Untuk itu, pengaturan surat kuasa mutlak ini memang tidak sejalan dengan logika hukum yang ada. Dalam beberapa perkara yang telah diputus oleh Mahkamah Agung, pada prinsipnya sama, membatalkan surat kuasa mutlak. Adapun yang menjadi rujukan adalah Putusan MA No. 2584K/PDT/1986 tanggal 14 April 1988.
Bagaimana dengan surat kuasa mutlak yang diberikan untuk menghadiri RUPS, mengeluarkan hak suara dan menjual saham? Berkaca dengan pengaturan larangan surat kuasa mutlak pada hak atas tanah, kita bisa nyatakan secara argumentatif bahwa surat kuasa mutlak dalam hal demikian pun bisa jadi dapat dibatalkan. Lalu, apakah masih aman menggunakan skema surat kuasa mutlak dalam transaksi anda?

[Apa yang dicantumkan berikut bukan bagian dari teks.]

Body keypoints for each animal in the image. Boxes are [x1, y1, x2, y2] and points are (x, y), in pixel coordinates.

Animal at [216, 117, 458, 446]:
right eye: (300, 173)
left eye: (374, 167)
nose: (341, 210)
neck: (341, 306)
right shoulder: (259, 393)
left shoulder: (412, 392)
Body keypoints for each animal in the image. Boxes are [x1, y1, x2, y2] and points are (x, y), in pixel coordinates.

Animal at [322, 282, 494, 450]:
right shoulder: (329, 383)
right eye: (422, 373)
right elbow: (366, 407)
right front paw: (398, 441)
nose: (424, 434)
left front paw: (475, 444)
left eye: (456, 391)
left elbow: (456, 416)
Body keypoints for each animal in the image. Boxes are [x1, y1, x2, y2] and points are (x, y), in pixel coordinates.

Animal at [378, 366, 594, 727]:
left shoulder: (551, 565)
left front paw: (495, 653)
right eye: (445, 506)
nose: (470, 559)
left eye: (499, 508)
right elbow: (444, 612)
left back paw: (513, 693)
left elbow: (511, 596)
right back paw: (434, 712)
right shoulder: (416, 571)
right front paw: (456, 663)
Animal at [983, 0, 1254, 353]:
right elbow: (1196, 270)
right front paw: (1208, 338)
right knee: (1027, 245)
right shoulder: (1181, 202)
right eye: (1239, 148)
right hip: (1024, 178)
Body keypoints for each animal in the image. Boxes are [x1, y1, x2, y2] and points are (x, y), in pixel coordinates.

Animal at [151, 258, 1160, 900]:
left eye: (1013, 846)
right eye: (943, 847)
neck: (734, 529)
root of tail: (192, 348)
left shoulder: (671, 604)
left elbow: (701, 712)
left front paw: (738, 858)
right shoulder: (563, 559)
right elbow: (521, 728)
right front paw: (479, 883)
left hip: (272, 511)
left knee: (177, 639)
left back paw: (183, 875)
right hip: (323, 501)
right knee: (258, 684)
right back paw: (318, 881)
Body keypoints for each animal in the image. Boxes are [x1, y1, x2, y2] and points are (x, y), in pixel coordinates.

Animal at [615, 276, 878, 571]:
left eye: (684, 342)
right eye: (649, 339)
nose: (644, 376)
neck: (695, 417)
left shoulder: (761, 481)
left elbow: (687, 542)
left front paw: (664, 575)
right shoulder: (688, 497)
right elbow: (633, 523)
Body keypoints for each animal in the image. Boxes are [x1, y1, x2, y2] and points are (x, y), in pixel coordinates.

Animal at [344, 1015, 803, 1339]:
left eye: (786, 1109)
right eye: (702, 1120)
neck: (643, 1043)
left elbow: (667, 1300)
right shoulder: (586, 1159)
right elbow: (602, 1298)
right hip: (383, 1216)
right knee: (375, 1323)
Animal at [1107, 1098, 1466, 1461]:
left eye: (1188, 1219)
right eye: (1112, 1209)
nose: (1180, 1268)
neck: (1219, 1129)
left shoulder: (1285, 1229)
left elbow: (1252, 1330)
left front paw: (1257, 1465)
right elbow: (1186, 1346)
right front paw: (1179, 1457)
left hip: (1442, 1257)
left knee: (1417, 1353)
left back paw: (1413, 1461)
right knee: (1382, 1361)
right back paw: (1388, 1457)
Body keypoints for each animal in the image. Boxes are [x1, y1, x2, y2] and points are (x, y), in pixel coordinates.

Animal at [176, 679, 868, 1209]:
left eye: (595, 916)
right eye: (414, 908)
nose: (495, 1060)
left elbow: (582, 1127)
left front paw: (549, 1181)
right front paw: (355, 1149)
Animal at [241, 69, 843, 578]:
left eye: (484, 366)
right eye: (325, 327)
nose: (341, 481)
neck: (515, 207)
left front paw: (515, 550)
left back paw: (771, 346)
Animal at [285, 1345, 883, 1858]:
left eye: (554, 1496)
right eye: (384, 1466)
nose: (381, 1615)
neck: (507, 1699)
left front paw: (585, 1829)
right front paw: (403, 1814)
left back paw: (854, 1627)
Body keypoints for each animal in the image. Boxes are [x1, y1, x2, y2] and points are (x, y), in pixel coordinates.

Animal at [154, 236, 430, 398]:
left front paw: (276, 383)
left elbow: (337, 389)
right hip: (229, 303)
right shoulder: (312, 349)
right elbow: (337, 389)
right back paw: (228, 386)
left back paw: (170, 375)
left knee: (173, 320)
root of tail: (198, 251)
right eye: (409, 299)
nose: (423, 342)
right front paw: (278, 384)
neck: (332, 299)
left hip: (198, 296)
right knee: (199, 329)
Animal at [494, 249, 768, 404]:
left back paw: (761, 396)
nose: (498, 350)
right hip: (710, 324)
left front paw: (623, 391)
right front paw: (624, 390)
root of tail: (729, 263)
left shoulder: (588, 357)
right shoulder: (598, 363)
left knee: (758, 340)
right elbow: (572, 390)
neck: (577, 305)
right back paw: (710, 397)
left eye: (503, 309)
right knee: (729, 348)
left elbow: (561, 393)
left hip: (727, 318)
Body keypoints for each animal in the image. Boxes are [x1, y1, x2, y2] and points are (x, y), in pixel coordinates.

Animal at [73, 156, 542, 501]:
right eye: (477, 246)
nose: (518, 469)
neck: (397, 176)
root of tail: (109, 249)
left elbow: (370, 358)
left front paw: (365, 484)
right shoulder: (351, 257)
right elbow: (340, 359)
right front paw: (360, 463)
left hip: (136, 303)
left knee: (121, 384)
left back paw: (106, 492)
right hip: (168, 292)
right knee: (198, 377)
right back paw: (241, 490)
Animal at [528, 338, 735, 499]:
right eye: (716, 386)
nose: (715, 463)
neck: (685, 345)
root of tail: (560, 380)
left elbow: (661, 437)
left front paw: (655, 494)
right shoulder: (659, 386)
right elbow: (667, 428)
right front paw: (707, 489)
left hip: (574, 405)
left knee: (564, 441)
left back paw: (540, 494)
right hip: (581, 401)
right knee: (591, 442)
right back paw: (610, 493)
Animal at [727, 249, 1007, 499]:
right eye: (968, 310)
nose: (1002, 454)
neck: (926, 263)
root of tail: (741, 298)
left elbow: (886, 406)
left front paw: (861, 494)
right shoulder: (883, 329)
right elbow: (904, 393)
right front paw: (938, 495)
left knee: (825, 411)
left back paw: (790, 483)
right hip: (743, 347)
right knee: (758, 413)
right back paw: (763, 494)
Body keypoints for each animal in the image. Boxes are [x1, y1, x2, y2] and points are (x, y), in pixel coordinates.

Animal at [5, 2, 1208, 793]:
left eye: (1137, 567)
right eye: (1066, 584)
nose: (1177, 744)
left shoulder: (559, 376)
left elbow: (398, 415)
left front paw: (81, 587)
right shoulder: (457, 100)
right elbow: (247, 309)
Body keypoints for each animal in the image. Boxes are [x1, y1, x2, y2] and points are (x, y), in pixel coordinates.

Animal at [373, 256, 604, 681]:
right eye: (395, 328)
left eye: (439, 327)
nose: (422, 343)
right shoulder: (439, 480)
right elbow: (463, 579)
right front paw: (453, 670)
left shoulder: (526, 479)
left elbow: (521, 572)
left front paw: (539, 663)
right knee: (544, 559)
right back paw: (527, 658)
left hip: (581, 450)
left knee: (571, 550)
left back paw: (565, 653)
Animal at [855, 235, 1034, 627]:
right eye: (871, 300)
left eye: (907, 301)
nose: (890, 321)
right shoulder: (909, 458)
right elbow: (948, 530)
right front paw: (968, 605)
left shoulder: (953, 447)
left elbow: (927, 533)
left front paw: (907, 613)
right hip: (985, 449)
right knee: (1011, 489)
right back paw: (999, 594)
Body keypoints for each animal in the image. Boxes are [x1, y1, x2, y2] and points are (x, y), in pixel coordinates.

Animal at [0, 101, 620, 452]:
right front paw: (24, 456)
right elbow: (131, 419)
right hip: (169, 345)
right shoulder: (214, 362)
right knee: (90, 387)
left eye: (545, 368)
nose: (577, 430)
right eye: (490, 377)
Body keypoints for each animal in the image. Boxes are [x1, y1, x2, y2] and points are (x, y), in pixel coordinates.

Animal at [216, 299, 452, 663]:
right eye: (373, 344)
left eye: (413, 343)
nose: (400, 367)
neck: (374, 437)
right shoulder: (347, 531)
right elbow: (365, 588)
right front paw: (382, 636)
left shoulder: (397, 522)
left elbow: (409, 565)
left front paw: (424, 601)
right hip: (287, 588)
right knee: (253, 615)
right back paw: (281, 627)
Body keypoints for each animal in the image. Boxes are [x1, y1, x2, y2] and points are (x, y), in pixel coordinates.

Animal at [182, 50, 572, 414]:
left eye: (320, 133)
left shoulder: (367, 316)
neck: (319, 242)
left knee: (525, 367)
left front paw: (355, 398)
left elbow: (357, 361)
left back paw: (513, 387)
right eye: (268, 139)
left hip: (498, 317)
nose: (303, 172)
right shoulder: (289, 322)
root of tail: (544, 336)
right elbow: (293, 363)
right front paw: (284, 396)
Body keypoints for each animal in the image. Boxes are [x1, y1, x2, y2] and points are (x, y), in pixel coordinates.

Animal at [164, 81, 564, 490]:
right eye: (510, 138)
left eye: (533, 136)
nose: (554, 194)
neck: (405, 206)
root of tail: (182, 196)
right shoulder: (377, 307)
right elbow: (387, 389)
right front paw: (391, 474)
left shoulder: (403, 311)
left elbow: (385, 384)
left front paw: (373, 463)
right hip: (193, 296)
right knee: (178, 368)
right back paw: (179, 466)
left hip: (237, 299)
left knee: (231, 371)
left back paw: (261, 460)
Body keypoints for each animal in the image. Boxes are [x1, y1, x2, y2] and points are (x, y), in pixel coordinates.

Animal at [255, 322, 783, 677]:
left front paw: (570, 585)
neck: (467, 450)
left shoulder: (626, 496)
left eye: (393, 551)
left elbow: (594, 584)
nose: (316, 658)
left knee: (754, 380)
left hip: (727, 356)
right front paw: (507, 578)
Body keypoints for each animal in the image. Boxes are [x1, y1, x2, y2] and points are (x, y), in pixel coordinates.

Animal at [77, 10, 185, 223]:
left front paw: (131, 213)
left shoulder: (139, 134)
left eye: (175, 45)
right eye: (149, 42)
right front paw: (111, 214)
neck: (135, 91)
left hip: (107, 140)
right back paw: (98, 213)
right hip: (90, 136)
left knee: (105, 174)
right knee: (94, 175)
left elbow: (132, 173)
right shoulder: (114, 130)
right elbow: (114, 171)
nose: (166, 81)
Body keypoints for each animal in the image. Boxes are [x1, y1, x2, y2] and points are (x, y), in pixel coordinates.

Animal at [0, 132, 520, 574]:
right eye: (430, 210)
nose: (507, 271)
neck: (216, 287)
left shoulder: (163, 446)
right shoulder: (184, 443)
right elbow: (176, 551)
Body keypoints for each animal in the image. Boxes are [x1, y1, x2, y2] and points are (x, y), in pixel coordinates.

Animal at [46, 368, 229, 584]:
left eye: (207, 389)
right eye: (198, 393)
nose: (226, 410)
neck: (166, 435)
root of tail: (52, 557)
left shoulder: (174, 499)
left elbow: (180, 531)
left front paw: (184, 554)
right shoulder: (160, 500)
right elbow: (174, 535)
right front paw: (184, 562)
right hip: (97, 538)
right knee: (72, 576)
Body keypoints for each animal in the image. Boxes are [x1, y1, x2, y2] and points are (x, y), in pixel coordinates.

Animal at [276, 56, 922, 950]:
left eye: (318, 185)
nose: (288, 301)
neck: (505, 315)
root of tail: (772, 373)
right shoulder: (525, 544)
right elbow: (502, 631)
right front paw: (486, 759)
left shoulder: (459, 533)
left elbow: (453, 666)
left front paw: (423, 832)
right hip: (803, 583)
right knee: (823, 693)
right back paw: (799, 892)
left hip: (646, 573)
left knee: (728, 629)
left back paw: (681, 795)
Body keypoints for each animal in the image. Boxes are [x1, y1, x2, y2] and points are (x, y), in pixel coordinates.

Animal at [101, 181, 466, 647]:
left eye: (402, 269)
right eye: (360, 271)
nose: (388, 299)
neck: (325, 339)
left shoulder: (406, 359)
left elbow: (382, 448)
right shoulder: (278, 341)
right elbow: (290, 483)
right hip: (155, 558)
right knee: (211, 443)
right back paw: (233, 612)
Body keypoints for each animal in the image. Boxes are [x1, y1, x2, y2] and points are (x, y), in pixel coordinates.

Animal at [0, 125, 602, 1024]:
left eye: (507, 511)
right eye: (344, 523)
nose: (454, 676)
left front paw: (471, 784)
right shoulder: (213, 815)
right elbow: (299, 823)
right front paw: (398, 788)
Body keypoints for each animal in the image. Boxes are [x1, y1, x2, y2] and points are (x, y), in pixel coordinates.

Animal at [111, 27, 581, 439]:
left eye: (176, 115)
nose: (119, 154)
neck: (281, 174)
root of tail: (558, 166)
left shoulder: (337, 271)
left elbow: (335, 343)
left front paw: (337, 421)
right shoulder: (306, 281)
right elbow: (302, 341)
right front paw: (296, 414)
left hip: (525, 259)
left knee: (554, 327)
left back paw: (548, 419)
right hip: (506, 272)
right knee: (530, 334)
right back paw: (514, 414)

Bimo Prasetio/ Niken Nydia Nathania
[1] Pada dasarnya bahwa hukum perjanjian dalam KUH Perdata mengandung ketentuan-ketentuan yang memaksa (dwingen, mandatory) dan yang opsional (aanvullend, optional) sifatnya. Untuk ketentuan-ketentuan yang memaksa, para pihak tidak mungkin menyimpanginya dengan membuat syarat-syarat dan ketentuan-etentuan lain dalam perjanjian yang mereka buat. Namun terhadap ketentuan-ketentuan undang-undang yang bersifat opsional, para pihak bebas menyimpanginya dengan mengadakan sendiri syarat-syarat dan ketentuan-ketentuan lain sesuai dengan kehendak para pihak. Maksud dari adanya ketentuan-ketentuan yang opsional itu, adalah hanya untuk memberikan aturan ya ng berlaku bagi perjanjian yang dibuat oleh para pihak bila memang para pihak belum mengatur atau tidak mengatur secara tersendiri agar tidak terjadi kekosongan pengaturan mengenai hal atau materi yang dimaksud.